▸ **Aim of the exercise**:
With the pictures left out, copy the listing below exactly.

▸ **Provided material**:

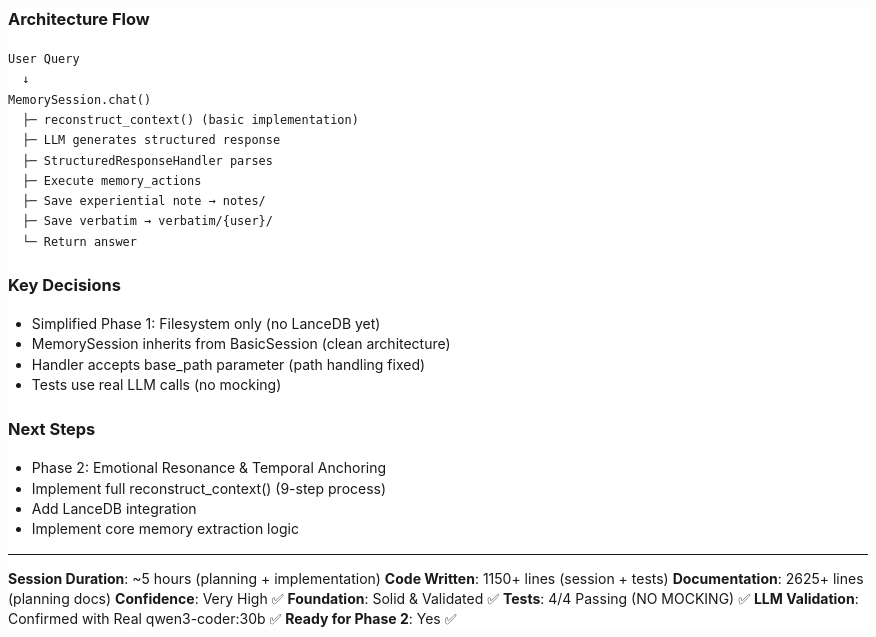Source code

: ### **Architecture Flow**
```
User Query
  ↓
MemorySession.chat()
  ├─ reconstruct_context() (basic implementation)
  ├─ LLM generates structured response
  ├─ StructuredResponseHandler parses
  ├─ Execute memory_actions
  ├─ Save experiential note → notes/
  ├─ Save verbatim → verbatim/{user}/
  └─ Return answer
```

### **Key Decisions**
- Simplified Phase 1: Filesystem only (no LanceDB yet)
- MemorySession inherits from BasicSession (clean architecture)
- Handler accepts base_path parameter (path handling fixed)
- Tests use real LLM calls (no mocking)

### **Next Steps**
- Phase 2: Emotional Resonance & Temporal Anchoring
- Implement full reconstruct_context() (9-step process)
- Add LanceDB integration
- Implement core memory extraction logic

---

**Session Duration**: ~5 hours (planning + implementation)
**Code Written**: 1150+ lines (session + tests)
**Documentation**: 2625+ lines (planning docs)
**Confidence**: Very High ✅
**Foundation**: Solid & Validated ✅
**Tests**: 4/4 Passing (NO MOCKING) ✅
**LLM Validation**: Confirmed with Real qwen3-coder:30b ✅
**Ready for Phase 2**: Yes ✅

▸ **Your response**:
Source code

: ### **Architecture Flow**
```
User Query
  ↓
MemorySession.chat()
  ├─ reconstruct_context() (basic implementation)
  ├─ LLM generates structured response
  ├─ StructuredResponseHandler parses
  ├─ Execute memory_actions
  ├─ Save experiential note → notes/
  ├─ Save verbatim → verbatim/{user}/
  └─ Return answer
```

### **Key Decisions**
- Simplified Phase 1: Filesystem only (no LanceDB yet)
- MemorySession inherits from BasicSession (clean architecture)
- Handler accepts base_path parameter (path handling fixed)
- Tests use real LLM calls (no mocking)

### **Next Steps**
- Phase 2: Emotional Resonance & Temporal Anchoring
- Implement full reconstruct_context() (9-step process)
- Add LanceDB integration
- Implement core memory extraction logic

---

**Session Duration**: ~5 hours (planning + implementation)
**Code Written**: 1150+ lines (session + tests)
**Documentation**: 2625+ lines (planning docs)
**Confidence**: Very High ✅
**Foundation**: Solid & Validated ✅
**Tests**: 4/4 Passing (NO MOCKING) ✅
**LLM Validation**: Confirmed with Real qwen3-coder:30b ✅
**Ready for Phase 2**: Yes ✅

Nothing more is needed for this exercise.